* **Directions**
Output the line containing "Figure-1V:Effectiveness of Online" and each line after it through the end of the data, exactly as written, with pictures left out.

* **Records for the task**

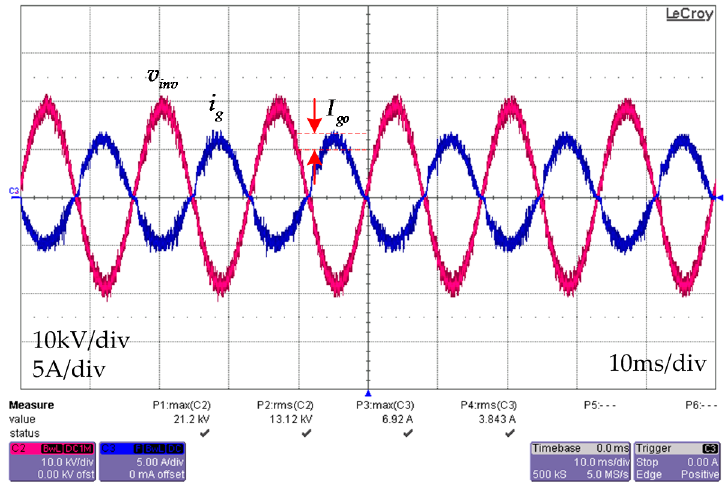
Figure 20. The switching voltage and the input current of the AFE converter cascaded in 10 modules with a current offset.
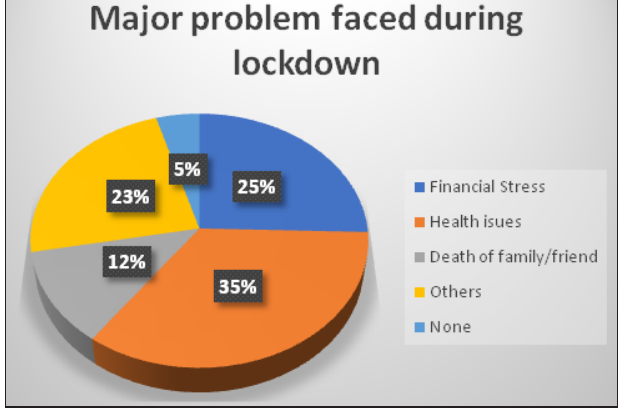
Figure-1V:Effectiveness of Online Learning in comparison to face to face in campus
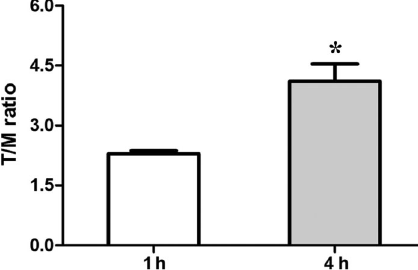
Figure 4. Quantitative analysis of tumor-to-muscle (T/M) ratio evaluated by scintigraphic images. Data are reported as means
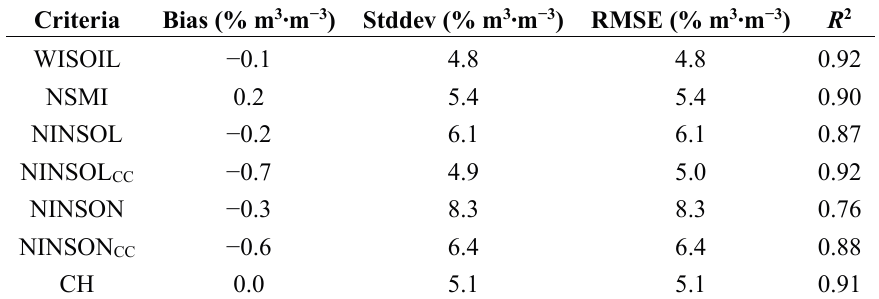
Table 3. Statistical performance from the validation of the models ( n = 232 spectra have been used during the validation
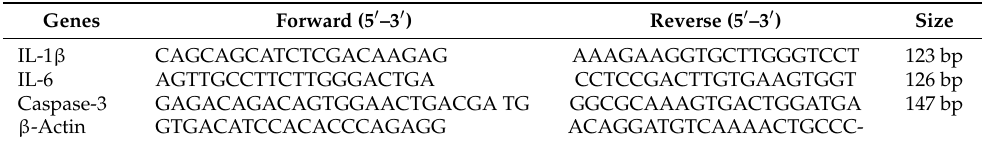
Table 2. The primer sequences used in the present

* **Reply**
Figure-1V:Effectiveness of Online Learning in comparison to face to face in campus
Figure 4. Quantitative analysis of tumor-to-muscle (T/M) ratio evaluated by scintigraphic images. Data are reported as means
Table 3. Statistical performance from the validation of the models ( n = 232 spectra have been used during the validation
Table 2. The primer sequences used in the present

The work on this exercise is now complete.